• **TASK PROMPT**
Restate every record exactly as it is written, while omitting the pictures it holds.

=====

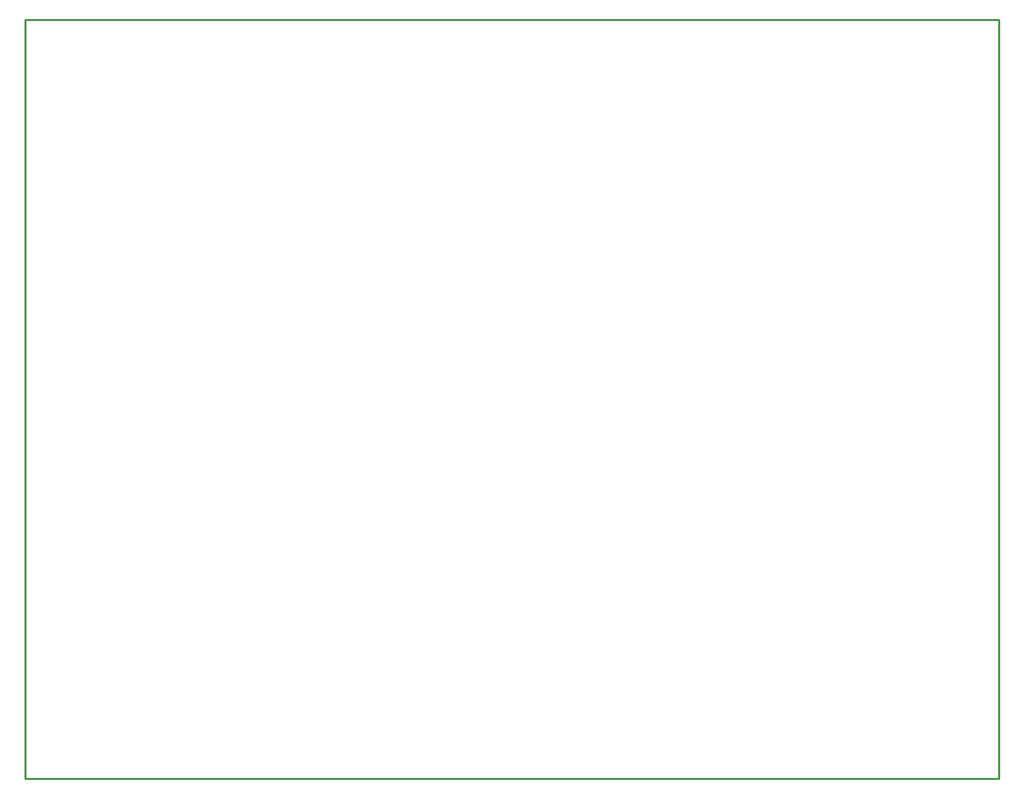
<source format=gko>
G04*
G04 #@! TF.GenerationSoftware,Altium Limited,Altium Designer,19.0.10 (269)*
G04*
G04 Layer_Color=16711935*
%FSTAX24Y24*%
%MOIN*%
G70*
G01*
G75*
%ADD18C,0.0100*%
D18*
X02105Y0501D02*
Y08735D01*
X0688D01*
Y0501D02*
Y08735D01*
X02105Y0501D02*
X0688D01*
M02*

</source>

=====

• **WORKED SOLUTION**
<source format=gko>
G04*
G04 #@! TF.GenerationSoftware,Altium Limited,Altium Designer,19.0.10 (269)*
G04*
G04 Layer_Color=16711935*
%FSTAX24Y24*%
%MOIN*%
G70*
G01*
G75*
%ADD18C,0.0100*%
D18*
X02105Y0501D02*
Y08735D01*
X0688D01*
Y0501D02*
Y08735D01*
X02105Y0501D02*
X0688D01*
M02*

</source>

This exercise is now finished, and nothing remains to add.